Let's talk about the recent pivot from the Fed that continues to transform the theme for markets.
We entered the year with a clearly telegraphed, massive fiscal spending agenda - and with a Fed, happy to keep the pedal-to-the-metal on monetary policy for the foreseeable future (until at least 2023). We are now eight months in, and the fiscal spending agenda is fully materialising. Yet suddenly, the tune the Fed has been singing has changed.
It started with Powell's late July (post-FOMC) press conference, and continued with a well placed comment from the Fed Vice-Chair following last Wednesday's weak ADP number.
Remember, in late July, with nearly $4.5 trillion lined up for approval on Capitol Hill, all advanced under the cover of the Fed's drumbeat that inflation is “transitory,” the Fed, conveniently, decided it’s time to explain its nuanced definition of transitory.

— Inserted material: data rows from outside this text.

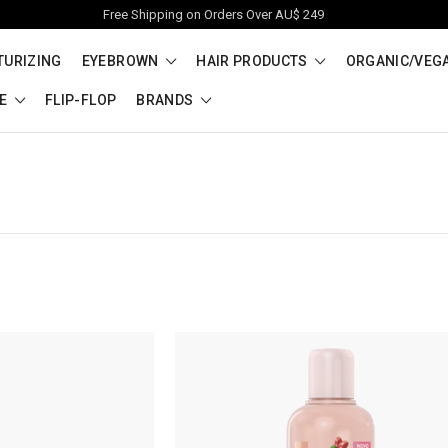
Free Shipping on Orders Over AU$ 249
TURIZING
EYEBROWN
HAIR PRODUCTS
ORGANIC/VEG
RE
FLIP-FLOP
BRANDS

We heard for many months how the deflationary trend of nearly four decades just "doesn't change on a dime" (in the words of Jay Powell). Therefore, the drumbeat has been that short-term inflation is simply a product of "bottlenecks" and "base effects." Don't worry, when these supply chain disruption-related bottlenecks work out, "inflation is expected to drop back down to our longer-run goal," we were told.
Now, in the span of two weeks, the Fed has told us that, sure, prices have soared, but transitory means they just won't continue soaring at the same rate. Slower rate-of-change, after what is tracking to be double-digit annual inflation, still means we've all been hit with a massive inflation. It’s forcing wages higher, which is a driver for higher inflation rates.

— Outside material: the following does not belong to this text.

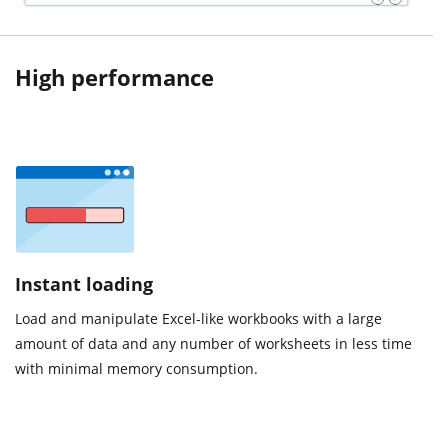
High performance
Instant loading
Load and manipulate Excel-like workbooks with a large
amount of data and any number of worksheets in less time
with minimal memory consumption.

Bottom line, the Fed has been doing what they do. They've tried to manipulate expectations on inflation through their "guidance." That doesn't necessarily have anything to do with reality. When it's time to move, they move and it appears that they will be tapering into the end of the year - the Fed chatter has started about moving on rates next year.
So, the Fed has pivoted. Market interest rates are going up.

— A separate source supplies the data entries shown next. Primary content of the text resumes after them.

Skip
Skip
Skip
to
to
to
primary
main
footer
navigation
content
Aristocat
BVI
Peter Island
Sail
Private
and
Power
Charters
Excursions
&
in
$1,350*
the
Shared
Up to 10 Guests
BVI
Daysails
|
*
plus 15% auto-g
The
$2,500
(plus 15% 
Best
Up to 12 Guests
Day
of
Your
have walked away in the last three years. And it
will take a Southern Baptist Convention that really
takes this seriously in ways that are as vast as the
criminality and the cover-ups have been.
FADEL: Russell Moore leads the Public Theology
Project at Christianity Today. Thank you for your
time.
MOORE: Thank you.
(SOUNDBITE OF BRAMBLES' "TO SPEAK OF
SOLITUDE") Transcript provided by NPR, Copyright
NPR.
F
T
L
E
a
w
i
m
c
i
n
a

What does this represent for the global economy? Does it represent the end of the pandemic and economic crisis? On the latter, a change in the direction of the interest rate path in the United States, especially leading the way out of a global economic crisis, will only draw capital out of global economies and into the U.S. (in search of yield and relative growth and safety).
That especially won't bode well for emerging markets. We've seen the movie before, following the great financial crisis. Capital flees. With that, if you've enjoyed the rewards of this chart, it's probably time to sell.